Les vers de terre sauveront-ils le monde ? La santé de ces artisans silencieux de la fertilité à la sexualité hermaphrodite, qui grouillent sous nos pieds, creusent, fouissent, absorbent et recrachent la matière organique morte, est peut-être la clé de notre survie.
C’est en tout cas ce que croient Arthur et Kevin, deux amis qui se sont rencontrés sur les bancs de la faculté d’agronomie à Paris, passionnés tous les deux de géodrilologie — la science des vers de terre — et rêvant de sauver le monde en se sauvant eux-mêmes.
Humus, finaliste au prix Goncourt, sixième roman de Gaspard Koenig, essayiste, romancier, philosophe libéral et homme politique français né en 1982, raconte leurs trajectoires divergentes en parallèle. Dans ce roman qui avance au galop, l’écrivain semble puiser autant chez Balzac que chez Houellebecq — en sachant bien tout ce que le second doit au premier.
Arthur, qui a grandi dans les beaux quartiers de Paris, fils d’un avocat spécialiste des droits de la personne, est un idéaliste. Venu de la campagne profonde, enfant unique d’ouvriers agricoles, Kevin est plus pragmatique, y compris dans sa sexualité d’« homme facile » — il est à voile et à vapeur.
En s’installant avec sa copine sur un petit lopin de terre prêté par son père dans la campagne normande, vestige réduit de l’exploitation agricole du grand-père, Arthur entend se livrer à ses expérimentations et régénérer grâce aux lombriciens les sols affaiblis par des décennies de pesticides et d’engrais chimiques. Un peu à la manière de Thoreau, qu’il admire, il entend y créer son propre Walden et ne dépendre de rien ni de personne.

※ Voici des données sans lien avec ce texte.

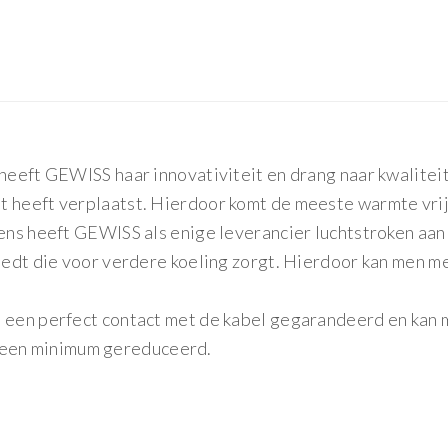
 heeft GEWISS haar innovativiteit en drang naar kwalite
 heeft verplaatst. Hierdoor komt de meeste warmte vrij 
vens heeft GEWISS als enige leverancier luchtstroken aan
reedt die voor verdere koeling zorgt. Hierdoor kan men 
 een perfect contact met de kabel gegarandeerd en kan m
een minimum gereduceerd.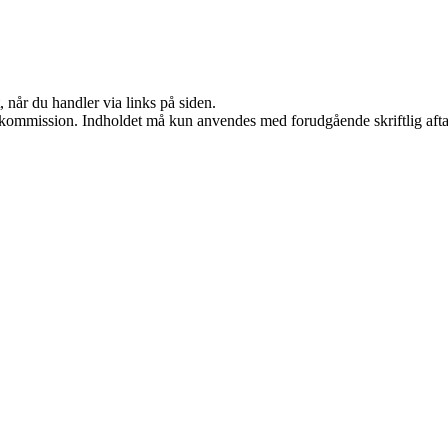
 når du handler via links på siden.
få kommission. Indholdet må kun anvendes med forudgående skriftlig afta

Kevin, lui, a plus d’ambition. Resté à Paris, il compte grimper l’échelle sociale plutôt que de la redescendre. Après d’autres études en gestion, cette belle gueule va s’associer avec une collègue de classe aux HEC pour créer une entreprise de vermicompostage à grande échelle en vue de recycler des tonnes de déchets industriels. Après une spectaculaire collecte de fonds, un portrait élogieux de ce Rastignac du vermicompostage paru dans la presse laisse entendre qu’il aurait « vengé son prénom et tous ceux qui le portent ».
Aux yeux d’Arthur, sans surprise, Kevin s’est vendu au système « pour faire du fric avec les vers ».
Poussé d’un échec à l’autre — lombricien et amoureux — dans les derniers retranchements de son idéalisme, Arthur va se replier et « cultiver son jardin », au sens où l’entendait Voltaire, avant de se rapprocher de l’écologie sociale d’un Murray Bookchin et de finir par céder aux sirènes du mouvement Extinction Rebellion.
Mais rien ne coule de source dans ce roman d’apprentissage enlevant qui se double d’une satire sociale, ni pour l’un ni pour l’autre des héros, tous les deux absorbés et aussi vite recrachés par le système qu’ils entendaient globalement contester.
C’est le terreau fertile sur lequel Gaspard Koenig plante Humus. Un roman efficace qui porte une critique sociale parfois féroce, livrée avec beaucoup d’à-propos, visant entre autres des milieux des affaires où l’on carbure à l’écoblanchiment et à la « tartufferie verte ».